Her father sat back and held out his arms. Honor set her book aside and went to the sofa to curl up with him. He held her and kissed her head as she leaned on him. “We’ll catch you if you fall. We’ll always catch you.”
*****
“Hey there, counselor.” The obvious pleasure in Logan’s voice made Honor smile and settle back into her pillows. It was late, possibly rudely late, but he’d answered on the first ring and sounded wide awake. And happy to hear from her. She hadn’t been sure that would be the case.
“Hi,” she returned. “You haven’t called. It’s been four days. Are you feeling okay?”
“Physically, I feel pretty good. I’ve been trying not to be a stalker. You wanted some time and space, right? And point of order—you haven’t called, either.”
“I was worried you’d be mad.”
“To hear your voice? Never. And I’m not mad, Honor. Bummed, but not mad. And hell, I think I probably deserve this. You doin’ okay?”
Her talk with her father earlier beat a
heavy tempo at the back of her brain. She hadn’t stopped thinking about it since. “Logan?”
“Yeah?”
“I love you.”
“That’s very good to hear. I love you, too. But you didn’t answer my question. Is everything okay?”

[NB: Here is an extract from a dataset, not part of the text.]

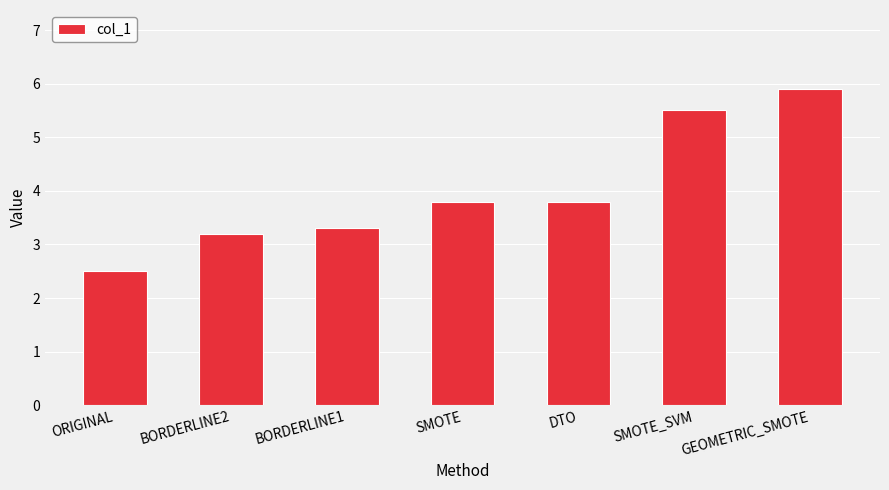

What is the change in value from ORIGINAL to BORDERLINE2?

+0.7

“Yeah, except …” Flutters filled her chest with stunning swiftness, and Honor almost lost her nerve. “Except you’re not here.”
That terrifying sentence sat between them, all alone, surrounded by silence.
“Logan?”
“What’s that mean, Honor? Be clear.”
“I don’t … I’m still working things out. I still have no idea what the future looks like or how I’m going to make a life for myself out of what’s left of the one I had. I don’t know where I should be, or what, or how, or anything. I’m scared.”
He breathed heavily into the phone, like a burst of static—a sigh so full of frustration she felt the weight of it all the way in Wisconsin.
She went on. “But I miss you. Being without you is like walking around wondering if I left the iron on, if that makes sense.”
“I think I get it. I think I feel it. But you’re not being clear, darlin’.”
Honor took in and let out a heavy breath of her own. “I don’t know what my future looks like, but I know I want you in it. Is it too late for you to spend Thanksgiving here with me?”
It was Wednesday night. Late on the night before Thanksgiving. Of course it was too late for him to fly to Madison for dinner tomorrow.
Maybe it was too late for them altogether.
“What time do you eat?”
“Five o’clock.”
“Lay a place for me, darlin’. I’ll be there.”
Chapter Twenty
Honor stood at the foot of the escalator and waited for Logan. The Dane County Regional Airport was quiet. As a regional airport, it was never the chaotic crush that Mitchell, in Milwaukee, could become, but it was quiet enough late on this Thanksgiving Day to be a bit eerie. While almost the whole country was already tucked away with their families, she stood and watched an empty escalator moving endlessly downward.